第四章 福原義春(株式会社資生堂名誉会長)
「クモの巣上の主」として、様々な趣味を持ち、それぞれに一流の師を持っている。その秘訣として、自分をしっかり持っていると階級にとらわれずに誰とでも話せる。と述べていた。また、リーダーシップ理論を語るときには、リーダーシップを実践できても論理を説明できない人、というのが存在していることも理解し、最終的には「部下がついていきたくなる人」こそがリーダーシップがある人である。と述べていた。男女参画基本法の作成の際には、経済界からは日経新聞の社員と共に資生堂の社長として参加していた。第五章 葛西健藏(アップリカ葛西株式会社代表取締役会長)

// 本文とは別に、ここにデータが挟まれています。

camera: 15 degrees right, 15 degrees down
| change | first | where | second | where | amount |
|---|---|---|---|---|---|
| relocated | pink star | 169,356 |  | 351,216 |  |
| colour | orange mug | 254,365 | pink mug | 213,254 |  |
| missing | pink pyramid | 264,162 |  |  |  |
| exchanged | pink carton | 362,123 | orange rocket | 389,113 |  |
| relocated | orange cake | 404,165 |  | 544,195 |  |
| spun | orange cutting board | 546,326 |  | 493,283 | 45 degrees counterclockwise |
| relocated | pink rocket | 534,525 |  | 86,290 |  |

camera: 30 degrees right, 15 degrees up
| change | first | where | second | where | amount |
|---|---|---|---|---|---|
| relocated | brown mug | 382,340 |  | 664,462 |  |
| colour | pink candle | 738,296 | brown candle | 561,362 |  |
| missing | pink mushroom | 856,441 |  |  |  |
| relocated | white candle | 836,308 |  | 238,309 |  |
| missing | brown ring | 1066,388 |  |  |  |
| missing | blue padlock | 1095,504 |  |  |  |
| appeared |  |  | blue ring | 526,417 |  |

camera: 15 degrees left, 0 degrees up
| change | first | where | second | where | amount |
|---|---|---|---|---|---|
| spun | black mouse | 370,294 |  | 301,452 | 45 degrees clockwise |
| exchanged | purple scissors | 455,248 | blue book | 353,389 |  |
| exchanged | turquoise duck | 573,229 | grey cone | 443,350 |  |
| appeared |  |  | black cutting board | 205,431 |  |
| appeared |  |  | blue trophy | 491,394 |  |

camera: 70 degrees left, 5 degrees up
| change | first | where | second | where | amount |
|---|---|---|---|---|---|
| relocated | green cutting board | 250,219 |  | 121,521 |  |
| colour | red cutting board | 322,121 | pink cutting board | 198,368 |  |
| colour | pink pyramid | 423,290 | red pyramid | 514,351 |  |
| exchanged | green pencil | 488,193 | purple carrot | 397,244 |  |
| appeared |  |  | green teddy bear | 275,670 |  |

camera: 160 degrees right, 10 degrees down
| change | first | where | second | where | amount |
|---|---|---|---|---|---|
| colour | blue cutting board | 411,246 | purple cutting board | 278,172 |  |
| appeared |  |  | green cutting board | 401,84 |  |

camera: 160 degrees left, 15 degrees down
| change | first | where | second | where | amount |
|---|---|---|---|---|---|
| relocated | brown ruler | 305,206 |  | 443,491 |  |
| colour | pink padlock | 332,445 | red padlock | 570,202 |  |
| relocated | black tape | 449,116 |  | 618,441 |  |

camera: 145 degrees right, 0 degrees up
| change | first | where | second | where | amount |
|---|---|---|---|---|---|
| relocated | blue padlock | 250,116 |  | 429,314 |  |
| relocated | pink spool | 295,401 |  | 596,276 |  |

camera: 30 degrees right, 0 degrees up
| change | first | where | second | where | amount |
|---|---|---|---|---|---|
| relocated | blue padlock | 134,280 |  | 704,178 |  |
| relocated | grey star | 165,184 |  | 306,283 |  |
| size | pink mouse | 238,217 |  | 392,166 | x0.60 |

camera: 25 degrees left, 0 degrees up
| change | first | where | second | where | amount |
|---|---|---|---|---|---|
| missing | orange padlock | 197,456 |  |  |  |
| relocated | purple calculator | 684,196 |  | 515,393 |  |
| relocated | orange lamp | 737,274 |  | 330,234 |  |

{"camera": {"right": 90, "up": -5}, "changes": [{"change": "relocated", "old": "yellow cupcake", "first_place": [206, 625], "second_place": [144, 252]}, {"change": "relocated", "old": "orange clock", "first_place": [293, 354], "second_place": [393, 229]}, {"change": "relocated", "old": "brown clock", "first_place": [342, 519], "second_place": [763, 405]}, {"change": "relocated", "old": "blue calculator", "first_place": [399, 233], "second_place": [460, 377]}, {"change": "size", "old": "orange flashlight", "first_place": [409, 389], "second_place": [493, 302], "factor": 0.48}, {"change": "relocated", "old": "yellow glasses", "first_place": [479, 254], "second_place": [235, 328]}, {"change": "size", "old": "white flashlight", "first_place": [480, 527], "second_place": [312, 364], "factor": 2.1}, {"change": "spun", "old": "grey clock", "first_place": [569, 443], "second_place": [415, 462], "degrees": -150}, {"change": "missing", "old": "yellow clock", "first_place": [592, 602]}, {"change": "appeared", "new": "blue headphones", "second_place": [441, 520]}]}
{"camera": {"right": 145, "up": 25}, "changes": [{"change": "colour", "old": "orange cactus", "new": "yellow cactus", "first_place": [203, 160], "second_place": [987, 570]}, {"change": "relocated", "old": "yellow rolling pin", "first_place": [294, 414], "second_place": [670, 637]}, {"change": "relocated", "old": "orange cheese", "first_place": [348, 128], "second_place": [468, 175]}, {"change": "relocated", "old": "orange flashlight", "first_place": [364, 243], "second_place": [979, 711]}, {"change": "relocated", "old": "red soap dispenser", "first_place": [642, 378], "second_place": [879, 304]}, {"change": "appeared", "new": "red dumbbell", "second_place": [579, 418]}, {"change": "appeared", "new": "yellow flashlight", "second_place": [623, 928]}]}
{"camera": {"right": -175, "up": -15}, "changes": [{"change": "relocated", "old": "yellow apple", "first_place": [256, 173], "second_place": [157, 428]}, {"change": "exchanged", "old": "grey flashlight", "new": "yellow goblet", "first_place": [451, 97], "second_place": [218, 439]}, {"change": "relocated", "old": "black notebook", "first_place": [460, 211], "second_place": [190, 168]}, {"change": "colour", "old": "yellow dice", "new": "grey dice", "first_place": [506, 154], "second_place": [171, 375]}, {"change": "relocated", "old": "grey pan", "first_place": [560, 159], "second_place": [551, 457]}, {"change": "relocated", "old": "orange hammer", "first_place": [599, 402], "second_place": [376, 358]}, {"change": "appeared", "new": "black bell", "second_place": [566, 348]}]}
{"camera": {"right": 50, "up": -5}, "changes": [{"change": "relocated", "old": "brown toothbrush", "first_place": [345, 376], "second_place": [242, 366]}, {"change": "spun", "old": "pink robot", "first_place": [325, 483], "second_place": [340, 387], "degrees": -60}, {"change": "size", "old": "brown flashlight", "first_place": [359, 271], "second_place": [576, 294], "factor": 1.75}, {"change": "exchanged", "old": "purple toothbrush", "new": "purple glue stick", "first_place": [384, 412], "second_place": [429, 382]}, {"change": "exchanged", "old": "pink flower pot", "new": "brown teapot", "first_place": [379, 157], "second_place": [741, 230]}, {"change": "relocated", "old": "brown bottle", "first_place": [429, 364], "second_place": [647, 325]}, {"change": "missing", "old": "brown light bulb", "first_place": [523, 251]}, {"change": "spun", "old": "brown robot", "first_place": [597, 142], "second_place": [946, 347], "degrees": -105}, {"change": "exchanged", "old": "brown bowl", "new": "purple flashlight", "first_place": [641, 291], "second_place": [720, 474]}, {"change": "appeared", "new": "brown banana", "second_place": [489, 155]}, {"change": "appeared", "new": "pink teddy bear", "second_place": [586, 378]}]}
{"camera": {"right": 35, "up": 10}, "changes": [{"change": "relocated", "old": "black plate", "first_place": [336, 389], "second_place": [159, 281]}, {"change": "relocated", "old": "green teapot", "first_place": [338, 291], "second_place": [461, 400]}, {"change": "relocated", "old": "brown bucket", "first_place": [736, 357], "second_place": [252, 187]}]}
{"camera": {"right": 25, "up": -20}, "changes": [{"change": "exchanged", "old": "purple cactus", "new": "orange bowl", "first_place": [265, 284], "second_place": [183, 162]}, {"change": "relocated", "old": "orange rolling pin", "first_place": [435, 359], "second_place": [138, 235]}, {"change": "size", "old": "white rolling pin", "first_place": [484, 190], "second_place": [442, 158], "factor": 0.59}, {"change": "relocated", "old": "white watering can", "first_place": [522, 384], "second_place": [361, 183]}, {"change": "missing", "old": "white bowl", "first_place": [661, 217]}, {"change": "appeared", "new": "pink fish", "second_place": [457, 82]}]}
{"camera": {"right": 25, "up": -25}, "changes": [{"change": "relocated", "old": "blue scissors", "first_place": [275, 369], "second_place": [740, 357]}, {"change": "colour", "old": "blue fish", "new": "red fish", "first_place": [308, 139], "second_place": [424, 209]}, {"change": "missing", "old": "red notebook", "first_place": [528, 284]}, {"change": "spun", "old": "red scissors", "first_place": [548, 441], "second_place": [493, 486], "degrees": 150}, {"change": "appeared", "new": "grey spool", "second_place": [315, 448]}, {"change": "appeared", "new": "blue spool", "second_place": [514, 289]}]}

幼児を相手にした産業であり、「子どものために祈りなさい」と機会があるたびに言っている。祈りは死んだ人のためだけではなく、子供は自分たちの生きる未来よりも先の未来を生きる存在であり、現在・過去・未来の仏心である。と述べていた。不況に陥っても、社員をリストラせず、社員のために社長は死ねる、という言葉を掲げて「幸せ育児産業」を完成させようとしている。
第六章 グレン・S・フクシマ(日本ケイデンス・デザイン・システムズ社社長)
日系アメリカ人として思う、日本とアメリカの会社の違いについて、日本の方は「天下り」があるのに対し、アメリカでは「民」の立場が高く、逆に「天上り」という現象も起こっている。その意味では日本の方が「官」から「民」へ一方向的であると述べていた。これからよりグローバル化する社会では、専門知識と語学のどちらか(できればどちらも)を身に着けるのがよいと述べていた。
第七章 松永真理(元NTTドコモゲートウェイビジネス部企画室長)
リクルートで働いた20年間の話、そしてそこで見つけた、「編集力」と「ヒューマンリソース」の掛け合わせという自分の強さについて語られていました。また、NTTドコモに転職した際には、技術者が多い中で、「消費者」目線から意見を述べ、価格設定などに大きな効果を発揮した。短期的には採算が合わなくても長期的に採算が取れる、という「効果性」について述べていた。
第八章 杉本八郎(エーザイ株式会社創業第一研究所所長)
新薬の開発に関わる杉本さん。苦労して自分たち兄弟を育ててくれた母親が痴ほう症になったことが、野心や信念に繋がっている。と述べていた。また、「クマンバチの羽」のたとえ話で、物理的にはクマンバチは飛べないけれども、クマンバチ自身が飛べると信じているから飛べる。という話を紹介していた。「ノミの曲芸」では、ノミの曲芸を仕込む時は、飛び出せない程度のガラスの器に入れ少しずつ天井の低いものにしていくと、飛んだら飛び出せるのに、飛ばなくなる。という話を紹介し、野心を持って、種の真理(良い種を蒔けばいい植物が得られる)を信じ、恩への感謝を忘れない気持ちが大切だと述べていた。
第九章 中谷彰宏(作家)
昔から創造的なことに興味を持ち、映画研究会をつくったり、短歌の会を立ち上げたりしていた。
映画監督になりたいがゆえに、月100本ペースで映画を見、四年間で4000本を見、自らアマチュアであるのに「映画監督」という肩書の名刺を作っていた。『面接の達人』という本を出版し、「メンタツブーム」を巻き起こした。今後は、日本国内だけに通用するものではなく、世界に通用するモノを作り出したい。と述べていた。
第十章 山田脩二(瓦師)
割愛。
【感想】
分けて読んでて、十章以外読み終えた!
色んな人の、キャリアについて書いてあった。「正反合」とは違う「融合」について、安藤忠雄さんの「独学力」、河合隼雄さんの「日本人はなかなか完全につながりを断った個人というのは存在しにくくい「日本人病」がある。という指摘、福原さんのリーダーシップとフォロワーシップについての話、祈りは死んだ人のためだけではない。という葛西さんの話、グレンさんのアメリカと日本の「官」と「民」の関係性の違い、松永さんの女性としてキャリアを積むという話、杉本さんの信念をもって仕事に取り組む姿勢と、「セレンディピティ」と、「クマンバチの羽」の話、中谷さんの「創造」を追い求める姿勢、「個別への配慮」という話、など、
様々な業界で活躍する人々の含蓄にとんだ話がちりばめられていました。
発行されたのが12年前ということもあり、実感が湧かなかったり、分からない話もあったけど、
気になってスマホで調べたりして、見聞を少し広めることができました。
最後の瓦師のお話も、いつか時間があれば読みたいです。